Kalama wants to build a 4,000-square foot police station for roughly $3 million.

So it’s no surprise people want to know why Woodland could build a bigger station for less than the one proposed in Kalama. It’s the latest flare-up in the city’s controversy over where and how to build a new station.

City officials cite three factors to explain the discrepancy.

One, construction costs have risen sharply in the last several years, City Administrator Adam Smee said. JLL, a national real estate services firm, says office construction costs in the Portland area increased 18 percent between 2011 and late 2017. Most of that increase occurred between 2015 and 2016.

Two, Woodland’s station is a prefabricated building, which cost less. Former Kalama Chief Randy Gibson inquired with Woodland in September 2016 and at first considered a similar modular building. But the Kalama City Council rejected the idea of a prefab because “their life expectancy is not as long,” Smee said.

“We know from history in Kalama, we say the design life is 20 years and we use it for 30–50 years,” Smee said.

Smee said that the council did make compromises. “Usually public works buildings are full masonry and steel,” he said, “but because of cost limitations we (will have) have a wood-frame building.”

Three, smaller buildings typically cost more on a per-foot basis. Fixed costs shared by both stations have more impact in Kalama because the building is more than 3,000 square feet smaller.

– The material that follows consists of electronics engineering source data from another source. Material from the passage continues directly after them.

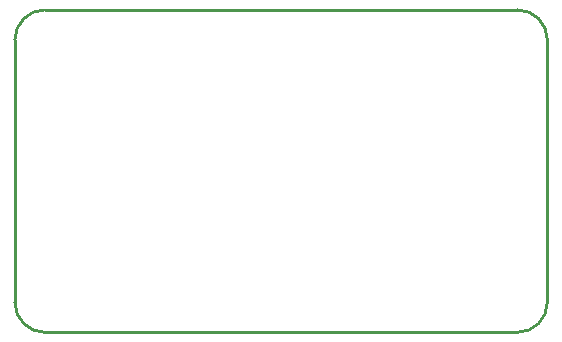
<source format=gbr>
G04 start of page 4 for group 6 idx 6 *
G04 Title: riffle, outline *
G04 Creator: pcb 1.99z *
G04 CreationDate: Sun 23 Mar 2014 08:17:31 PM GMT UTC *
G04 For: ben *
G04 Format: Gerber/RS-274X *
G04 PCB-Dimensions (mil): 6000.00 5000.00 *
G04 PCB-Coordinate-Origin: lower left *
%MOIN*%
%FSLAX25Y25*%
%LNOUTLINE*%
%ADD45C,0.0100*%
G54D45*X295000Y370000D02*Y282500D01*
X127500Y380000D02*X285000D01*
X117500Y370000D02*Y282500D01*
X127500Y272500D02*X285000D01*
X117500Y282500D02*G75*G03X127500Y272500I10000J0D01*G01*
X117500Y370000D02*G75*G02X127500Y380000I10000J0D01*G01*
X285000D02*G75*G02X295000Y370000I0J-10000D01*G01*
Y282500D02*G75*G02X285000Y272500I-10000J0D01*G01*
M02*

</source>
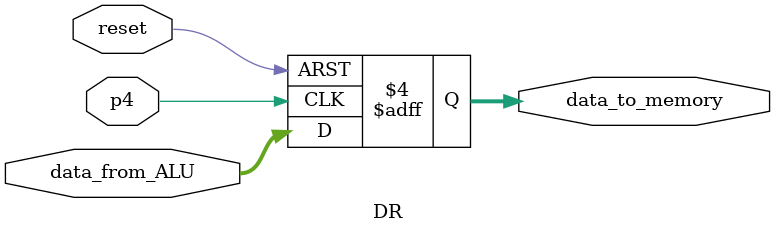
<source format=v>
module DR (
	input p4, reset,
	input [15:0] data_from_ALU,
	output reg [15:0] data_to_memory);
	
	always @(posedge p4 or negedge reset) begin
		if (reset == 1'b0) begin
			data_to_memory <= 16'b0000000000000000;
		end else if (p4 == 1'b1) begin
			data_to_memory <= data_from_ALU;
		end
	end
	
endmodule

</source>
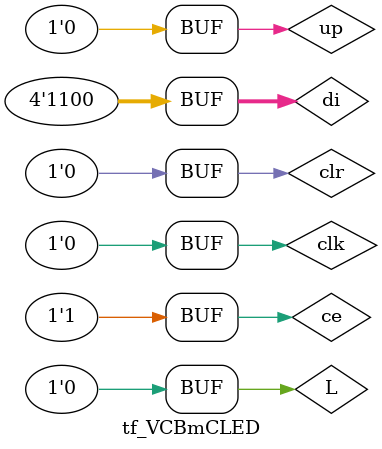
<source format=v>
`timescale 1ns / 1ps


module tf_VCBmCLED;

	// Inputs
	reg ce;
	reg up;
	reg [3:0] di;
	reg L;
	reg clk;
	reg clr;

	// Outputs
	wire [3:0] Q;
	wire CEO;
	wire TC;

	// Instantiate the Unit Under Test (UUT)
	VCBmCLED uut (
		.ce(ce), 
		.Q(Q), 
		.up(up), 
		.CEO(CEO), 
		.di(di), 
		.TC(TC), 
		.L(L), 
		.clk(clk), 
		.clr(clr)
	);

	parameter Tclk=20; //Ïåðèîä ñèãíàëà ñèíõðîíèçàöèè 20 íñ
	always begin clk=1; #(Tclk/2); clk=0; #(Tclk/2); end

	initial begin
		// Initialize Inputs
		ce = 0;
		up = 1;
		di = 0;
		L = 0;
		clr = 0;

		// Wait 100 ns for global reset to finish
		#50; ce = 1;
		#50; clr = 1; 
		#20; clr = 0;
		#20; L = 1; di = 12;
		#10; L = 0;
		#50; ce = 0; clr = 1; 
		#20; clr = 0;
		#50; ce = 1; 
		#100; up = 0;		
		// Add stimulus here

	end
      
endmodule


</source>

The city is looking for a permanent home for its police force, which has been housed in the Kalama Community Building since the December 2015 flood walloped the police station and downtown area. However, voters in November decisively rejected a bond to build a new station at Maruhn Park.

Opponents have cited the cost and location as reasons for voting down the bond, which was small in comparison to the $63 million Kalama School District construction bond voters approved in February.

During a Feb. 27 workshop on police station financing options, several members of the public expressed frustration that they hadn’t seen “the numbers” behind the council’s decision. “I would love to see a side-by-side analysis of all these different locations. ... Show me with the money that we’re so apt to get, show me that (Maruhn Park) is our only option,” one woman said.

Smee said that early in the process he asked to do conceptual designs for up to three sites, but that the council said no when they learned that such a study would cost about $60,000.

Instead, the city evaluated potential sites based on whether they met criteria such as having enough secure parking space. Maruhn Park met those criteria and was less costly to develop than other sites, Smee said.

Moving the memorial and other features of Maruhn Park to a new site above the station is not included in the $3 million estimate. Smee said that the expense would come out of the park development fund and would be around $30,000.

Smee said he understands the sticker shock that some residents are feeling. Before moving into two temporary locations, Kalama police were housed in a small building behind Fire District Five, which Smee estimated was around 400 square feet.

“If that’s your point of reference, then I can understand, that’s a big jump,” he said. The proposed 4,000 square foot design, on the other hand, is meant to house a police force that will grow with the city over the next few decades.